[Opening Data extract section]
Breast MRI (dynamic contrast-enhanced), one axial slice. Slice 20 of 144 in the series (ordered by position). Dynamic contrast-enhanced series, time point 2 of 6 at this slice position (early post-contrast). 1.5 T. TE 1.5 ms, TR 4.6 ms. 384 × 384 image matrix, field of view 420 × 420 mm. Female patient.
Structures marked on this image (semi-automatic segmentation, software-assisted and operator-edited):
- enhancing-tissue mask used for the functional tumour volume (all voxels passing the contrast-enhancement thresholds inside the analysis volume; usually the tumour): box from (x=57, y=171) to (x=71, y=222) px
[Closing Data extract section]
### [Description of the task]
Write the material out again in full, leaving no line out.

### [Written solution]
Breast MRI (dynamic contrast-enhanced), one axial slice. Slice 20 of 144 in the series (ordered by position). Dynamic contrast-enhanced series, time point 2 of 6 at this slice position (early post-contrast). 1.5 T. TE 1.5 ms, TR 4.6 ms. 384 × 384 image matrix, field of view 420 × 420 mm. Female patient.
Structures marked on this image (semi-automatic segmentation, software-assisted and operator-edited):
- enhancing-tissue mask used for the functional tumour volume (all voxels passing the contrast-enhancement thresholds inside the analysis volume; usually the tumour): box from (x=57, y=171) to (x=71, y=222) px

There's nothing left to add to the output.